Extracted page text data
+ + +

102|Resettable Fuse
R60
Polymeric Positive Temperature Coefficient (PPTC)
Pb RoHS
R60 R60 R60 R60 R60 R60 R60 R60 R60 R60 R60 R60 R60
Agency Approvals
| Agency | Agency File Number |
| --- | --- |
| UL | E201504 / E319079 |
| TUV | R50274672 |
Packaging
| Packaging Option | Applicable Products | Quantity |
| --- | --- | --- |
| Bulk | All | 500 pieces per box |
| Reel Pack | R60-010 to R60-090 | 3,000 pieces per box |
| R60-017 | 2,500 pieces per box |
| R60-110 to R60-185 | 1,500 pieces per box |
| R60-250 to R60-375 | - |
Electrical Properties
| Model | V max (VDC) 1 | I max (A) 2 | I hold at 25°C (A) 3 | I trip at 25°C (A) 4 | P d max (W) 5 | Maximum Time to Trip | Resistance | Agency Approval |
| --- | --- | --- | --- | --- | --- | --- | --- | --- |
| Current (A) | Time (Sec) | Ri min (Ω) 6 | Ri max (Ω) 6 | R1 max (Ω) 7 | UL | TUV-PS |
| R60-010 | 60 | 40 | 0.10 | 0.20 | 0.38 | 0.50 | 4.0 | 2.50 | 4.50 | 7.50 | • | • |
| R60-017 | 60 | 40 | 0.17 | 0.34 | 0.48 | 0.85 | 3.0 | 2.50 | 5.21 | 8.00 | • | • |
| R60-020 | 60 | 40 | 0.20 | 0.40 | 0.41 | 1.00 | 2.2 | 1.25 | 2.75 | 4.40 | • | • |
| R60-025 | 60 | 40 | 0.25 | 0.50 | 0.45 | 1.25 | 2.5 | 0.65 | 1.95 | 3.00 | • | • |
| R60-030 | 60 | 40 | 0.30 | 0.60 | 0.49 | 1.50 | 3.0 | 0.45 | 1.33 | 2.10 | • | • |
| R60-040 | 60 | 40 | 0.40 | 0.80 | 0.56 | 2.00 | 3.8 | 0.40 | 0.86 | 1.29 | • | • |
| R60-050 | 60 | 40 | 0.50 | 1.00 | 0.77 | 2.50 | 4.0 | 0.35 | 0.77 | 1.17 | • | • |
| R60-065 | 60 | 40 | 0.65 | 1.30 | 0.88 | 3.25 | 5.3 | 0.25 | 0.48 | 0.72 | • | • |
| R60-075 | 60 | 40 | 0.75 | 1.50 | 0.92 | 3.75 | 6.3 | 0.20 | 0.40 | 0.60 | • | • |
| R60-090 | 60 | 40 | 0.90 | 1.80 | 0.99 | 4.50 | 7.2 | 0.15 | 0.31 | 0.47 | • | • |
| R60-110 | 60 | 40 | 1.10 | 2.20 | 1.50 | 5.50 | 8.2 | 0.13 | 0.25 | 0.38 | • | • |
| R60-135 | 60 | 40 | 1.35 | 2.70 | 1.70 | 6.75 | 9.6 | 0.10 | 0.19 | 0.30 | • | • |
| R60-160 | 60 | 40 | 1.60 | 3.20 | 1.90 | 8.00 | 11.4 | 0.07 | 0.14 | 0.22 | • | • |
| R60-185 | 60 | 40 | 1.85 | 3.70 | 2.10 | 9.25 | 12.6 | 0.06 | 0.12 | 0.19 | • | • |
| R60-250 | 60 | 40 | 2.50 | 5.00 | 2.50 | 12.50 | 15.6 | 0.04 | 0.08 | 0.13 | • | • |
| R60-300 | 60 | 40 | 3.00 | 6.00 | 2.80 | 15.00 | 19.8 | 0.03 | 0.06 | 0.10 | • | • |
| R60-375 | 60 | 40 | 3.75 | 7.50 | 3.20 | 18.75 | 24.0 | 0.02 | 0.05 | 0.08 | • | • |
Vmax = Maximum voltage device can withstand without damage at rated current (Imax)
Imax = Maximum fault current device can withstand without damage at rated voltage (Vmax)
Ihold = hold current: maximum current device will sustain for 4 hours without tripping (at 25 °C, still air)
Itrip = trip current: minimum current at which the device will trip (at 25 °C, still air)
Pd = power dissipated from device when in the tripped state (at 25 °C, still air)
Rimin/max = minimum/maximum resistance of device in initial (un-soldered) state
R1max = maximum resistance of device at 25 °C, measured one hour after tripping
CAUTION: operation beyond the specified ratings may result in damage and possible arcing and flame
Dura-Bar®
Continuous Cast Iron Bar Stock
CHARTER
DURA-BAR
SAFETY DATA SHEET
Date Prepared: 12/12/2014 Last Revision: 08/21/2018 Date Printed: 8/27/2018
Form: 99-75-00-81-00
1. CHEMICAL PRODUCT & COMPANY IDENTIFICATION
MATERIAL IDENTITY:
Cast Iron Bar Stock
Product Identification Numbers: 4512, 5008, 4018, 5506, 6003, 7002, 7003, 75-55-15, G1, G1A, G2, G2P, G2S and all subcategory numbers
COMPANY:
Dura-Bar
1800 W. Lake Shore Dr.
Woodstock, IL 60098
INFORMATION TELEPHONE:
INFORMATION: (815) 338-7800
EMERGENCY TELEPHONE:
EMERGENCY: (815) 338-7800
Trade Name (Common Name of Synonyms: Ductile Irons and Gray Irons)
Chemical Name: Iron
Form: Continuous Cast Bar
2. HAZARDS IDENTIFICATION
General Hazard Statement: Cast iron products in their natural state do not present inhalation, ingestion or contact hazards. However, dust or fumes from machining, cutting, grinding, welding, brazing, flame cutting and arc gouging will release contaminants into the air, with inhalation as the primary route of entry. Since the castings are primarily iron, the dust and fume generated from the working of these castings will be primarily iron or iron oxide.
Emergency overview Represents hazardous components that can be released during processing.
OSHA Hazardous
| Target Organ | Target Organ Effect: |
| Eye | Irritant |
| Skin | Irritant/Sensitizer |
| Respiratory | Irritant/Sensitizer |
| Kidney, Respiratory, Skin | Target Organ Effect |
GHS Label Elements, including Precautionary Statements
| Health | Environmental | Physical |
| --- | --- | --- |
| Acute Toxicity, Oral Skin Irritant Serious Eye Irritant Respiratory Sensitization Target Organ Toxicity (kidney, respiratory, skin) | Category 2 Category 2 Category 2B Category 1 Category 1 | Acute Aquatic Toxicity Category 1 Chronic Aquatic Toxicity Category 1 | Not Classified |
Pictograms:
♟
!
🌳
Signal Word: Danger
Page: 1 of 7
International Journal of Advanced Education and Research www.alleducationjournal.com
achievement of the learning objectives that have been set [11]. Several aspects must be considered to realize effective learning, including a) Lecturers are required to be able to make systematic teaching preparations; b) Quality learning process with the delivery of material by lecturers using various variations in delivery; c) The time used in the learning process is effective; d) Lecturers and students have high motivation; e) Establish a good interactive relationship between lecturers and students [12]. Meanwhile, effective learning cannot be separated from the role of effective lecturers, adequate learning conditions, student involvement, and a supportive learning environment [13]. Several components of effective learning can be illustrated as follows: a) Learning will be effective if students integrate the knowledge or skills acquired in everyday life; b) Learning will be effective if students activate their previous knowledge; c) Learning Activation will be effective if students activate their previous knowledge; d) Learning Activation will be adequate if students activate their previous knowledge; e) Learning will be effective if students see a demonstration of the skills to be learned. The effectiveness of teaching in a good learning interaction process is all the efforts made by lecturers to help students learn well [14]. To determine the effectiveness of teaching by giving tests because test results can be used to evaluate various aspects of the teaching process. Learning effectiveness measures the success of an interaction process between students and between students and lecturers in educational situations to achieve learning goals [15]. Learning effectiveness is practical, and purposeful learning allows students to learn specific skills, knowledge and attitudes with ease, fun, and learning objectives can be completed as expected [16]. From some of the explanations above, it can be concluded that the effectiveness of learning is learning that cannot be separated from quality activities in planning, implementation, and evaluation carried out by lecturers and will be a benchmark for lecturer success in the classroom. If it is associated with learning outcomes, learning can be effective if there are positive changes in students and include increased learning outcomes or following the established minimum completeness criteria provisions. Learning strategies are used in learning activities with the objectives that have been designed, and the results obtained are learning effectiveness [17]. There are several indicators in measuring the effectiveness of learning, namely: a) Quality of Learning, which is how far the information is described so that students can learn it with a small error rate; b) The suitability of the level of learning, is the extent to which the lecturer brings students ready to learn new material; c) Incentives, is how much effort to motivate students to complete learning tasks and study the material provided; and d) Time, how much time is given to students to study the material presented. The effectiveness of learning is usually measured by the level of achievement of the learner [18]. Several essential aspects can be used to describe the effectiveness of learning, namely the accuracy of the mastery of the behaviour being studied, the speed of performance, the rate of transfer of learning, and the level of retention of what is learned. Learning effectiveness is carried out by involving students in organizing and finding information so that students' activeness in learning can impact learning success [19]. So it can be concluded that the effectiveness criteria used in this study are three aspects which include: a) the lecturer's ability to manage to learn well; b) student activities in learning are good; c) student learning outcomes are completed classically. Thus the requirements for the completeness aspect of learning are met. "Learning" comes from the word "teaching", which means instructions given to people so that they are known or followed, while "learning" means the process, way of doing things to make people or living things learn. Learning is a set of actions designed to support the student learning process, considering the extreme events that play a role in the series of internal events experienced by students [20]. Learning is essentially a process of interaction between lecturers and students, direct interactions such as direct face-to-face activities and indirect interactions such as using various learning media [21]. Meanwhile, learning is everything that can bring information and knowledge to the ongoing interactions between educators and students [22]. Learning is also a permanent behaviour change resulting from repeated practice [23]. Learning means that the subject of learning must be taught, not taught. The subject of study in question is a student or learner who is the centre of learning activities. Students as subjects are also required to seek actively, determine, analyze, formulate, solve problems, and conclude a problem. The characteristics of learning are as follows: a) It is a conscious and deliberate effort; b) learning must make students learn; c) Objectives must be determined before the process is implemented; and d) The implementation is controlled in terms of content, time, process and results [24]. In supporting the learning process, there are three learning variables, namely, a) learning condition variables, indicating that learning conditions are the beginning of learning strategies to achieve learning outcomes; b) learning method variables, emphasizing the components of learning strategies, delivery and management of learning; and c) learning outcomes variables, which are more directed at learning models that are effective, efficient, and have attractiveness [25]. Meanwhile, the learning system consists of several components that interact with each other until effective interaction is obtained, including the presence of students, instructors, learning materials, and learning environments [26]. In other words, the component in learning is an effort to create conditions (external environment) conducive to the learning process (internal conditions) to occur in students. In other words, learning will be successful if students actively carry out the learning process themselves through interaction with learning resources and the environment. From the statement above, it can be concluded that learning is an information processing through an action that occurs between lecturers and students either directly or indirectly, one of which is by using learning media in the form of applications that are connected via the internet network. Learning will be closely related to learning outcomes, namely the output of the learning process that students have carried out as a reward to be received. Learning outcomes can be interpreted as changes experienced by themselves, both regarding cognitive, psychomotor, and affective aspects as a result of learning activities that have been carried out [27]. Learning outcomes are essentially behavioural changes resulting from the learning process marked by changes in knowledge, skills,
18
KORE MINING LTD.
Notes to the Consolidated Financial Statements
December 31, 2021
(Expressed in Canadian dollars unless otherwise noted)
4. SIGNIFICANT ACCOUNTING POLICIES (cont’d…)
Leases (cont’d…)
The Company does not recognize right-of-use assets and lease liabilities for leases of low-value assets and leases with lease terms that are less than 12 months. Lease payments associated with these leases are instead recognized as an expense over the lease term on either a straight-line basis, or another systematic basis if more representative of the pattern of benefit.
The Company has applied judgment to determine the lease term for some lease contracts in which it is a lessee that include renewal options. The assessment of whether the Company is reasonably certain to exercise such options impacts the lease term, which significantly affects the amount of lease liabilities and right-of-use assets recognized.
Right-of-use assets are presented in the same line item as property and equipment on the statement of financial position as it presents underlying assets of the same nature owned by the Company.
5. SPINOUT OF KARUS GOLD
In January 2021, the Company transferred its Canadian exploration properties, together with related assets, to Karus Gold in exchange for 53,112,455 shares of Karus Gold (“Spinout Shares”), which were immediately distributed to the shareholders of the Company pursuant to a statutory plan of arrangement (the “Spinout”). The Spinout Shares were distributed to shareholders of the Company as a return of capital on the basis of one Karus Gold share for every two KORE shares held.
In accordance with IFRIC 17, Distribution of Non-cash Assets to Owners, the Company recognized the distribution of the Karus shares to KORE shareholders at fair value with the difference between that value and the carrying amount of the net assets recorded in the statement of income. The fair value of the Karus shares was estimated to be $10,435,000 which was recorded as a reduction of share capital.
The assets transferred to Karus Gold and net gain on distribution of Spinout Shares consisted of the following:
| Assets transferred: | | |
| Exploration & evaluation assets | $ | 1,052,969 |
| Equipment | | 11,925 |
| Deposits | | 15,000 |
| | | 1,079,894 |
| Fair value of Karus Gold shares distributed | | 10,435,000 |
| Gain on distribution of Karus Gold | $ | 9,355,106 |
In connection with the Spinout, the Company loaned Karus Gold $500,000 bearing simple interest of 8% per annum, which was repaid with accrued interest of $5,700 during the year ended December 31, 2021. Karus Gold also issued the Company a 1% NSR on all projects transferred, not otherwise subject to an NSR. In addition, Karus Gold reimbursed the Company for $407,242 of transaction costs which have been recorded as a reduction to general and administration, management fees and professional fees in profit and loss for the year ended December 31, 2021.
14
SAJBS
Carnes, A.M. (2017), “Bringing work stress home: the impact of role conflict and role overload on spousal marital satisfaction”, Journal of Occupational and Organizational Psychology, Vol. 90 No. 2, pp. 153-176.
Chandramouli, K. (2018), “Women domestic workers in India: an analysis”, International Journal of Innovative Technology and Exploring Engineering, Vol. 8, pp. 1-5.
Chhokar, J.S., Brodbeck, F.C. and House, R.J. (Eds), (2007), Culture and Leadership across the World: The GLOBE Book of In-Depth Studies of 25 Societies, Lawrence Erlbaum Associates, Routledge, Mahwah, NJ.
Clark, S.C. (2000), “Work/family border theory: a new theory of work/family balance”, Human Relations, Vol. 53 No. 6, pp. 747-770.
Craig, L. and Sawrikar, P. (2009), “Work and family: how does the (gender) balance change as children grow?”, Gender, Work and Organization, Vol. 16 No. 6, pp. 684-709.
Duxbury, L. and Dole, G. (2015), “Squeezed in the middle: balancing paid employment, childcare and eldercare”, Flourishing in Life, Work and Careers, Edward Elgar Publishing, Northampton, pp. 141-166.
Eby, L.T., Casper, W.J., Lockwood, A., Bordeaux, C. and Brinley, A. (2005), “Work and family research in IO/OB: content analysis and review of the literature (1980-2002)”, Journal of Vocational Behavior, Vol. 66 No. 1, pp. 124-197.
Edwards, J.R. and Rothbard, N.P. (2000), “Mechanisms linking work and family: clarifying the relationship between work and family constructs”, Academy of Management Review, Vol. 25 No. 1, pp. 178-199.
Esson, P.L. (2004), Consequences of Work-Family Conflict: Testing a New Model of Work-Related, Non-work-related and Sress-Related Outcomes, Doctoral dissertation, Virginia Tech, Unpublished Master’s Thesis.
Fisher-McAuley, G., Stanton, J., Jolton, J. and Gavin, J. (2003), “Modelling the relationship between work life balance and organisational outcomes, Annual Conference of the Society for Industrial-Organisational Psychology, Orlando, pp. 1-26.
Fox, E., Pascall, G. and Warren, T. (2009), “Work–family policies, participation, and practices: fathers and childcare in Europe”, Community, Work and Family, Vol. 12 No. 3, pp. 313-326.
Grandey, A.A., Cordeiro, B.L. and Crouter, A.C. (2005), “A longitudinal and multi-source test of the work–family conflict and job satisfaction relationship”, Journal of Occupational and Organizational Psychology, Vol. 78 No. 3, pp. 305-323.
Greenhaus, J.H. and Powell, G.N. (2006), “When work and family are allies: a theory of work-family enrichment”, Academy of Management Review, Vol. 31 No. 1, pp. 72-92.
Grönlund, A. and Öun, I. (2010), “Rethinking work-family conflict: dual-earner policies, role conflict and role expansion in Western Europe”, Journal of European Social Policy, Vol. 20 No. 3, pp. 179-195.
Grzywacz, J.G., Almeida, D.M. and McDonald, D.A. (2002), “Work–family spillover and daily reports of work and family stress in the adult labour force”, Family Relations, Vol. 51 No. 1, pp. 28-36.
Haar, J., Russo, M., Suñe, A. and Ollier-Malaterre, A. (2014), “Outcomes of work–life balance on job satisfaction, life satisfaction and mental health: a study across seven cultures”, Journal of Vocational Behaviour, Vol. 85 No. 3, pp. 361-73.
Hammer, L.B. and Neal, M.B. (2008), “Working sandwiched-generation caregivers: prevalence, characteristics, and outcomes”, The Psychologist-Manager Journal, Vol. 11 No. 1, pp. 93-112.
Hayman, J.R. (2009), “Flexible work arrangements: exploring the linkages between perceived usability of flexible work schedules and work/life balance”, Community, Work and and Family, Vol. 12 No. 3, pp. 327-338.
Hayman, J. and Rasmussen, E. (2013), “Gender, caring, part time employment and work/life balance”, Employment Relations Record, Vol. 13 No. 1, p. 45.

+ + +

** TRY IT **
Look back at the entries above. Retype the line with "Grönlund, A. and", the line with "Hammer, L.B. and", and all lines in between.

** EXPECTED OUTPUT **
Grönlund, A. and Öun, I. (2010), “Rethinking work-family conflict: dual-earner policies, role conflict and role expansion in Western Europe”, Journal of European Social Policy, Vol. 20 No. 3, pp. 179-195.
Grzywacz, J.G., Almeida, D.M. and McDonald, D.A. (2002), “Work–family spillover and daily reports of work and family stress in the adult labour force”, Family Relations, Vol. 51 No. 1, pp. 28-36.
Haar, J., Russo, M., Suñe, A. and Ollier-Malaterre, A. (2014), “Outcomes of work–life balance on job satisfaction, life satisfaction and mental health: a study across seven cultures”, Journal of Vocational Behaviour, Vol. 85 No. 3, pp. 361-73.
Hammer, L.B. and Neal, M.B. (2008), “Working sandwiched-generation caregivers: prevalence, characteristics, and outcomes”, The Psychologist-Manager Journal, Vol. 11 No. 1, pp. 93-112.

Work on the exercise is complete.